The USPTO discussed the TLI case mainly because it provides contrast to Enfish.  The claims therein were found patent-ineligible because they "describe steps of recording, administration and archiving of digital images . . . directed to the abstract idea of classifying and storing digital images in an organized manner" and "the additional elements of performing these functions using a telephone unit and a server did not add significantly more to the abstract idea because they were well-understood, routine, conventional activities."

As the memo correctly points out, these decisions are consistent with the USPTO's subject matter eligibility guidance from July 2015.  Nonetheless, applicants and patent holders may benefit from the substantive and procedural clarifications discussed above.

Already, some are contending that Enfish and TLI cannot be reconciled with one another.  This is not true.  Enfish stands for the notion that an improvement to computing technology, whether software or hardware, is not in and of itself abstract.  TLI, on the other hand, reaffirms that merely using generic computer technology to carry out a procedure does not add patentable weight to a claimed invention.  In one case, the claims recite the invention of new technology, and in the other case, the claims recite the use of old technology.  A clear line has been drawn.

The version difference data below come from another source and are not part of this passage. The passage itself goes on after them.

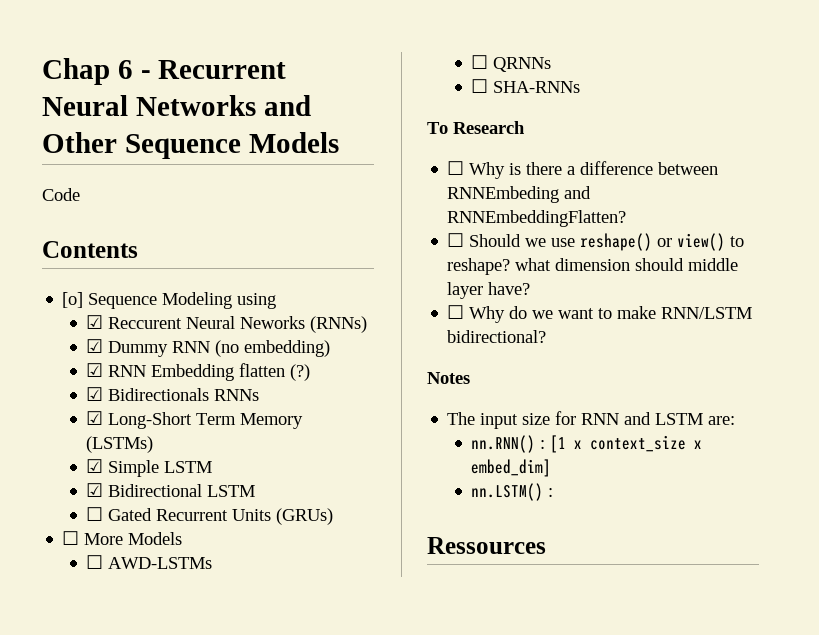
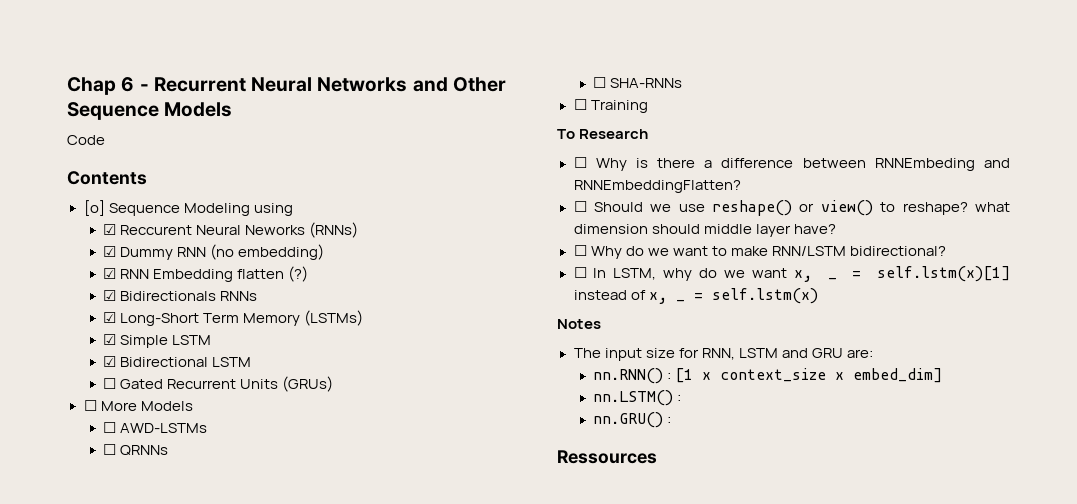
(581, 87) none -> [573,99,648,113] // ☐ Training
(547, 336) none -> [573,266,1010,282] [573,288,818,304] // ☐ In LSTM, why do we want x, _ = self.lstm(x)[1] instead of x, _ = self.lstm(x)
[581,412,704,425] RNN and LSTM -> [701,348,843,360] RNN, LSTM and GRU
(554, 492) none -> [593,412,672,428] // nn.GRU() :

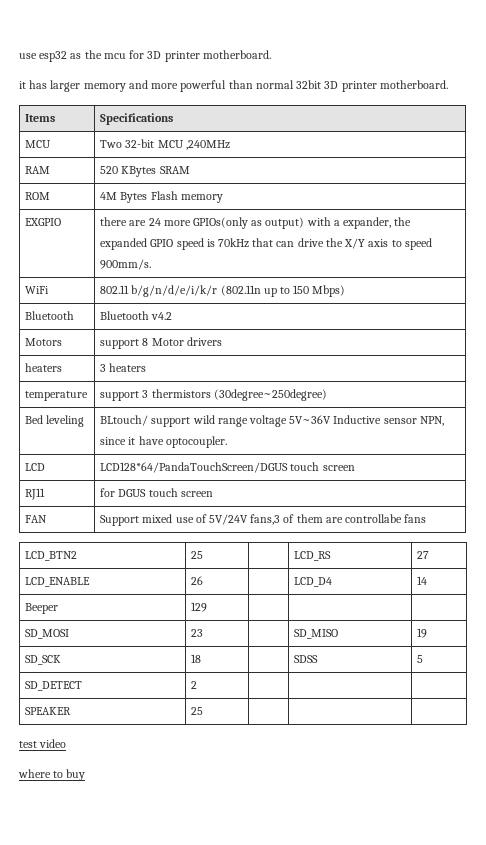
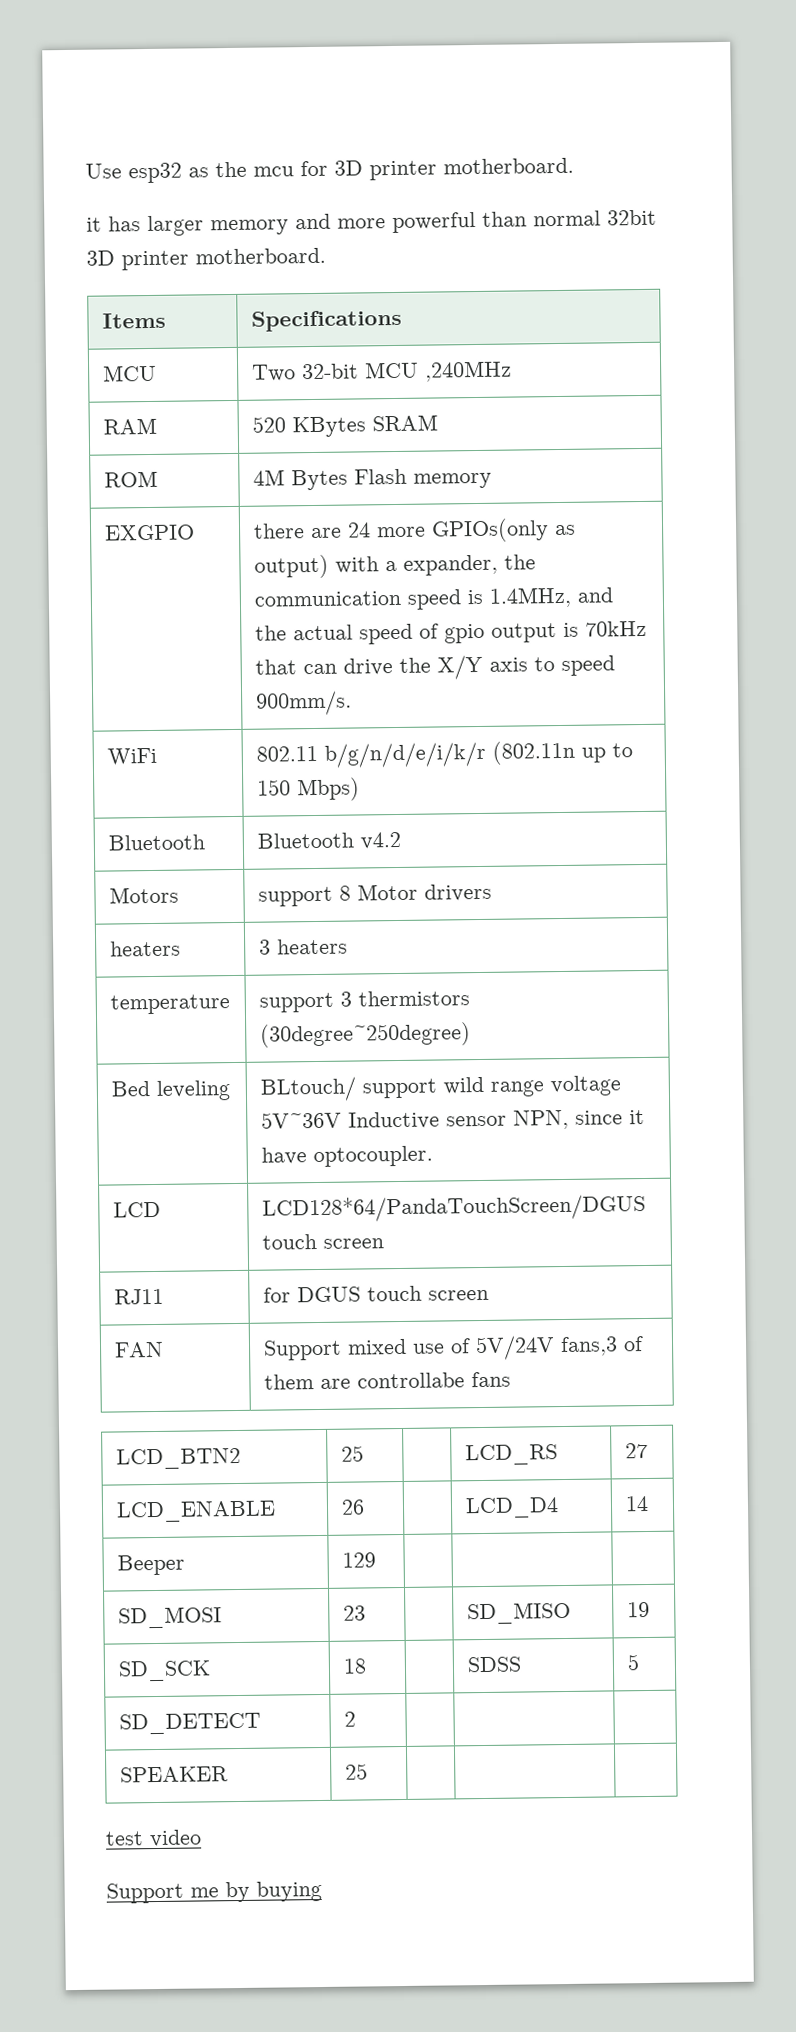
[19,53,37,59] use -> [85,163,122,179] Use
[100,238,204,250] expanded GPIO speed -> [253,586,613,610] [254,623,557,645] communication speed is 1.4MHz, and the actual speed of gpio output
[18,769,86,781] where to buy -> [106,1880,322,1904] Support me by buying

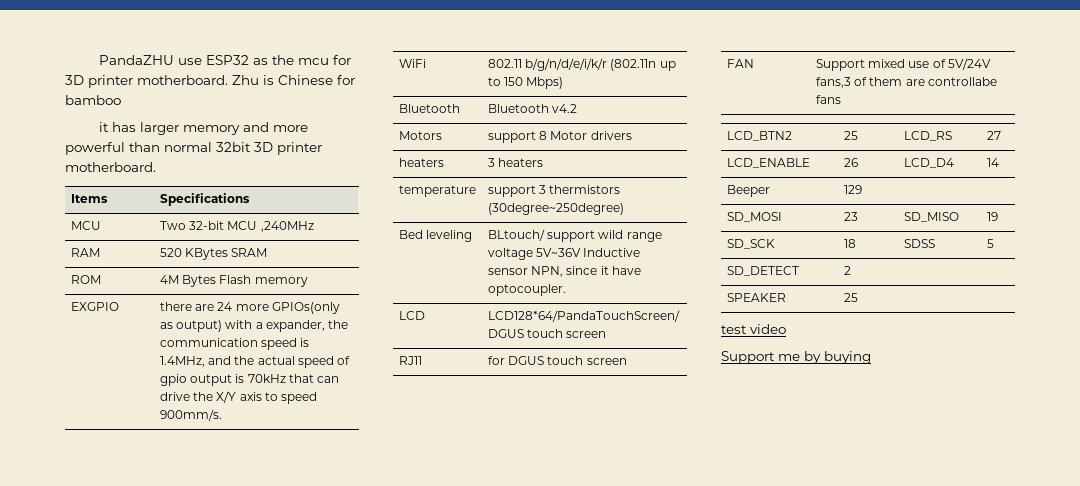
[85,162,182,184] Use esp32 -> [99,55,250,65] PandaZHU use ESP32
(574, 166) none -> [232,75,355,85] [65,95,121,105] Zhu is Chinese for bamboo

Still, many new and useful inventions are based on novel arrangements of old technology, and these inventions are at risk in a post-Alice world.  We find ourselves in this state of affairs because the Alice test allows one to subjectively divide a claim into abstract and non-abstract parts when considering patent-eligibility, rather than view the claim as a whole.  Nonetheless, if we accept that we have to live in the world of Alice at least for now, the distinction between Enfish and TLI is critical to understand, as it provides a roadmap to patent-eligibility for a great many software inventions.

DISCLAIMER: Because of the generality of this update, the information provided herein may not be applicable in all situations and should not be acted upon without specific legal advice based on particular situations.